I don’t have time for a full post right now, but I’m finding this firestorm at Digg over the posting of the HD-DVD AACS Key incredibly interesting.

Here is a really good interview with the Digg CEO on the issue.

I’ll post more links & articles later. But in case you haven’t read about this yet, here is the deal:

  • The new security system for HD-DVD has been cracked. It’s called AACS, and it requires unique keys embedded in the new high definition DVDs & players. A key is just a 16-byte number.
  • This number has been posted on a lot of blogs and websites. Some of those have made their way to Digg, which is a cite where users can mark their favorite posts, and share & discuss them with others.
  • Digg, citing their policy on posts that contain illegal content, took down some of these posts for fear of legal liability.
  • The community was infuriated and revolted, stating that this was a free speech issue, reportedly reposting the content over 800,000 times!
  • Digg relented, and decided that their community wanted them to go down fighting, and let the content stay.

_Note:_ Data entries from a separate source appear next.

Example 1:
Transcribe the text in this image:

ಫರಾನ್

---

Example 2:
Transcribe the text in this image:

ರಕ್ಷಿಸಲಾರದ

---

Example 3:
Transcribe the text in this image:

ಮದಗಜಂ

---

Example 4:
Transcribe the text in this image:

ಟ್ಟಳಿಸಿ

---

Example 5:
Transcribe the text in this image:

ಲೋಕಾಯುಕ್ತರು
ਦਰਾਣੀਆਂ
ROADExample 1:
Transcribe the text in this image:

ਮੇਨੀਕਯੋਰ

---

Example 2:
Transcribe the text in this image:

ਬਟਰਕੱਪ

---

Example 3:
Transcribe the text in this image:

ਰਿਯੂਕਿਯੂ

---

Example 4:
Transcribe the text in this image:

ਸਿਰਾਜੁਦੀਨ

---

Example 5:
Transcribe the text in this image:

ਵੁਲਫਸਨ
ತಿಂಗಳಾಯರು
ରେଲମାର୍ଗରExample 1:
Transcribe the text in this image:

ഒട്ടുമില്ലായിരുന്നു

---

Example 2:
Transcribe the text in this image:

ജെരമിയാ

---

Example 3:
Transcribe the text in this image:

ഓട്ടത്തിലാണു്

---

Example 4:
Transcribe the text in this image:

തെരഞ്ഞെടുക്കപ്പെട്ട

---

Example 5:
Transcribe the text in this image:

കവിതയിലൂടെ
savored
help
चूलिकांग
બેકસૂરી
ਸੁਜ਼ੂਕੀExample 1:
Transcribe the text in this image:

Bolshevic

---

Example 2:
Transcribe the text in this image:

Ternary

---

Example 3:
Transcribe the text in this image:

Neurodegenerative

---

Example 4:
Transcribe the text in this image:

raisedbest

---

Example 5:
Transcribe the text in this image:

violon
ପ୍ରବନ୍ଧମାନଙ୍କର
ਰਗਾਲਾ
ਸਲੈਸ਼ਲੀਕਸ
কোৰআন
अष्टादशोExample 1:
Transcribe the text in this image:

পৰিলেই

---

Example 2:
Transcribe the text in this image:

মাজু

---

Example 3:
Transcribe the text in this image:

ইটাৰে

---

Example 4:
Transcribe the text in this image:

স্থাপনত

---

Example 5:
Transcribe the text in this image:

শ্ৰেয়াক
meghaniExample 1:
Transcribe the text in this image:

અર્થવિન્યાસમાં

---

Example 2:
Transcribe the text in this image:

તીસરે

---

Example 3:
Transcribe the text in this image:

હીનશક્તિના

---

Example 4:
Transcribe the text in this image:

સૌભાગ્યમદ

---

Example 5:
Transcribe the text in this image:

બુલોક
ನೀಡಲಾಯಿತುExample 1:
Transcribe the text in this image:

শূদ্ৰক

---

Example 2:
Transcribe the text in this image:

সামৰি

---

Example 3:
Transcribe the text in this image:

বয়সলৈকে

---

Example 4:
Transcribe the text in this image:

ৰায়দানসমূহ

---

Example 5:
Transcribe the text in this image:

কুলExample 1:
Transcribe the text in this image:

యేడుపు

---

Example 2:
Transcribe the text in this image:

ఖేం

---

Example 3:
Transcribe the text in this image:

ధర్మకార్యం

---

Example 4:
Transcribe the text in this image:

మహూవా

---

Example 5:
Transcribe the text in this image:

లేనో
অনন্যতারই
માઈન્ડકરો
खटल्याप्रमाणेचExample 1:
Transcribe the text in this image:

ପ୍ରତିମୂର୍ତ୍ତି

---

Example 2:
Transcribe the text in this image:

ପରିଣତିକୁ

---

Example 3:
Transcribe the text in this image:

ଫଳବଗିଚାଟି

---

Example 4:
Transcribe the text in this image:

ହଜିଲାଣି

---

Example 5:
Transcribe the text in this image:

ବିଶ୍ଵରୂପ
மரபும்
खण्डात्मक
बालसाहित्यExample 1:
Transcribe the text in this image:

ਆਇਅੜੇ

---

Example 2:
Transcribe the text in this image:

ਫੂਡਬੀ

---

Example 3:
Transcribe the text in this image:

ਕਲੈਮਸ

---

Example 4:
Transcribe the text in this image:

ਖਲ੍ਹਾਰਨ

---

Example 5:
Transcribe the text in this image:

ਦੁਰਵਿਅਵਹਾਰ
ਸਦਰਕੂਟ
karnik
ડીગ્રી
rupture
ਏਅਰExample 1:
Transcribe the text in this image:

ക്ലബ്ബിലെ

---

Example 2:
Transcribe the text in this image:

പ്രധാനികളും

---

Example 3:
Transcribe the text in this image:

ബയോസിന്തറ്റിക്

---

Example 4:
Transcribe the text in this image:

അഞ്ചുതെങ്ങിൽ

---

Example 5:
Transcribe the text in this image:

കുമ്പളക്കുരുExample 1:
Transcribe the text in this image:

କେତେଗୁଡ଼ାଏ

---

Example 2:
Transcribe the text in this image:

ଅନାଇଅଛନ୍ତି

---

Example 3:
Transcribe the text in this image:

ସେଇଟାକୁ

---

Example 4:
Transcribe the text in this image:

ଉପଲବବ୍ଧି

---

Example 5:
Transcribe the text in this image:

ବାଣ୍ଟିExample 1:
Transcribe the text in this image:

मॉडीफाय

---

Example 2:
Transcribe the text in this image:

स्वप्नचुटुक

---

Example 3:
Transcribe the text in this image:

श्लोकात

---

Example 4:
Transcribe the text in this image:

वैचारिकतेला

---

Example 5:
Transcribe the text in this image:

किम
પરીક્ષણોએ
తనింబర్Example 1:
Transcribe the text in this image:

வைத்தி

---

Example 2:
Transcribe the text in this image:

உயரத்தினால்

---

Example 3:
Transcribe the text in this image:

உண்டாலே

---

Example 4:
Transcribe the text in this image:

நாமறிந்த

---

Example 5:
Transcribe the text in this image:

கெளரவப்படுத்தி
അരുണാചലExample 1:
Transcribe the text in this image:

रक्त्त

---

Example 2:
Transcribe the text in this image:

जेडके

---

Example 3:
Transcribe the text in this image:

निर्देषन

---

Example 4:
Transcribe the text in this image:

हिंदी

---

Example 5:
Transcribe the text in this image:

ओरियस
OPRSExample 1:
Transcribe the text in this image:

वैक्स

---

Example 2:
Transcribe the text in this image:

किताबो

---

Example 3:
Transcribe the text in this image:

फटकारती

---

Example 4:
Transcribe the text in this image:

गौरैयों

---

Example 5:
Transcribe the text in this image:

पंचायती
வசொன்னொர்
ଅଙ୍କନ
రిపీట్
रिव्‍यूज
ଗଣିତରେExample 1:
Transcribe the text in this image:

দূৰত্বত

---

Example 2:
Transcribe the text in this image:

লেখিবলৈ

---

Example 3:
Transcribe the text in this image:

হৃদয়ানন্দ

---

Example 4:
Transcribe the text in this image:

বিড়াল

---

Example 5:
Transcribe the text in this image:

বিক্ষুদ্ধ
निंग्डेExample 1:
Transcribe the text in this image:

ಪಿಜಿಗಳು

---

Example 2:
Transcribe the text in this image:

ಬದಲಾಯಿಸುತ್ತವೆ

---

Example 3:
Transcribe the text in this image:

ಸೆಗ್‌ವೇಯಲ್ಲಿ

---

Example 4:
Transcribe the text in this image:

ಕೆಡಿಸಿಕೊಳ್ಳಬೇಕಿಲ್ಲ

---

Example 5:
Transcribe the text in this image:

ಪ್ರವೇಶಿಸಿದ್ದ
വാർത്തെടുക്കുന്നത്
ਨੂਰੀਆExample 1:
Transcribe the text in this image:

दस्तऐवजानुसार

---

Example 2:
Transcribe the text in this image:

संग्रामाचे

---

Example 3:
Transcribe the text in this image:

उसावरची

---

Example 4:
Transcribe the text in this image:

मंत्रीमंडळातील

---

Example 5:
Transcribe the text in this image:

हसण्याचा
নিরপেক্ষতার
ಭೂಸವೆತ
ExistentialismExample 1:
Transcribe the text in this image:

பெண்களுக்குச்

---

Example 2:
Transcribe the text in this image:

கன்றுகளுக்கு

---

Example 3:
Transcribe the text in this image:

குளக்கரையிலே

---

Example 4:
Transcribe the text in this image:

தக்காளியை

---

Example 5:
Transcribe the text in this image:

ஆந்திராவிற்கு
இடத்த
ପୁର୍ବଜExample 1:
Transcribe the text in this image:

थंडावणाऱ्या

In particular, this statement from Digg is really powerful. For any online company that depends on their community, this is something to really think deeply about and internalize. Here is the post from the founder:

Today was an insane day. And as the founder of Digg, I just wanted to post my thoughts…

In building and shaping the site I’ve always tried to stay as hands on as possible. We’ve always given site moderation (digging/burying) power to the community. Occasionally we step in to remove stories that violate our terms of use (eg. linking to pornography, illegal downloads, racial hate sites, etc.). So today was a difficult day for us. We had to decide whether to remove stories containing a single code based on a cease and desist declaration. We had to make a call, and in our desire to avoid a scenario where Digg would be interrupted or shut down, we decided to comply and remove the stories with the code.

But now, after seeing hundreds of stories and reading thousands of comments, you’ve made it clear. You’d rather see Digg go down fighting than bow down to a bigger company. We hear you, and effective immediately we won’t delete stories or comments containing the code and will deal with whatever the consequences might be.

If we lose, then what the hell, at least we died trying.